The Taxes and Fees ($) on the Avios award would be $36. Avios awards to Hawaii have $11 in taxes, and Alaska flights are not bookable on ba.com. Calling in will incur a $25 phone fee.

Miles Used on the award are 25,000. Miles Foregone are how many you would earn on a paid ticket. The Great Circle Mapper says a roundtrip is 5,082 miles.

Plugging those numbers in the calculator, we find out that using 25k Avios to fly San Diego to Maui would mean getting 0.87 cents value per Avios. That’s atrocious value. I value Avios at 1.7 cents each.

If the calculator says the value you’d get from award is lower than your value for the type of mile you’d use, book with cash. See Just Book with Cash.

All of the examples of cheap flights I gave would be better purchased with cash than as awards if your value for miles is anywhere close to mine.

Are these fares mileage run worthy?

No, they are all 6+ CPM. They are not mileage run worthy, but they are Hawaiian vacation worthy.

In the Delta-marketed, Alaska-operated example from San Diego, which miles would I earn?

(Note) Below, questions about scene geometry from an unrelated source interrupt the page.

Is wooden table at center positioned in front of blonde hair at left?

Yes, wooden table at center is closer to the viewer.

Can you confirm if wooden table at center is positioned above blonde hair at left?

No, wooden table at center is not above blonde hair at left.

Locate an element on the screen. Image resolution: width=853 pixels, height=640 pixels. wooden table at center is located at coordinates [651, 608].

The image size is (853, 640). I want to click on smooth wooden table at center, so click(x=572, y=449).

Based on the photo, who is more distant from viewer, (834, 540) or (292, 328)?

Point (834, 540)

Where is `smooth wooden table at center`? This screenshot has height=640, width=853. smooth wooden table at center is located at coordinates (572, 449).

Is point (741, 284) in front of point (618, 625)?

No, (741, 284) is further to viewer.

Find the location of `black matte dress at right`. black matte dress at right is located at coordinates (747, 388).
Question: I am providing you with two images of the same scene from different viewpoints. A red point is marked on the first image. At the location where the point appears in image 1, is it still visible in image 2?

You could choose to credit to Delta or Alaska. If you can’t decide, see Choosing Where to Credit Miles Earned from Flying.

Recap

West coast to Hawaii fares are heavily discounted–some are even below $300 roundtrip. Use the ITA Matrix to search for great deals from your home airport.

Compare the cash deals to award tickets by using the Mile Value Calculator. If the awards would give too low of a cents-per-mile bang for your buck, then just book with cash.

I expect most west coast cities to Hawaii to be better deals with cash than miles currently. That doesn’t mean that miles can’t be used well to Hawaii. East coast and regional airports to Hawaii often give a good cents per mile on redemptions.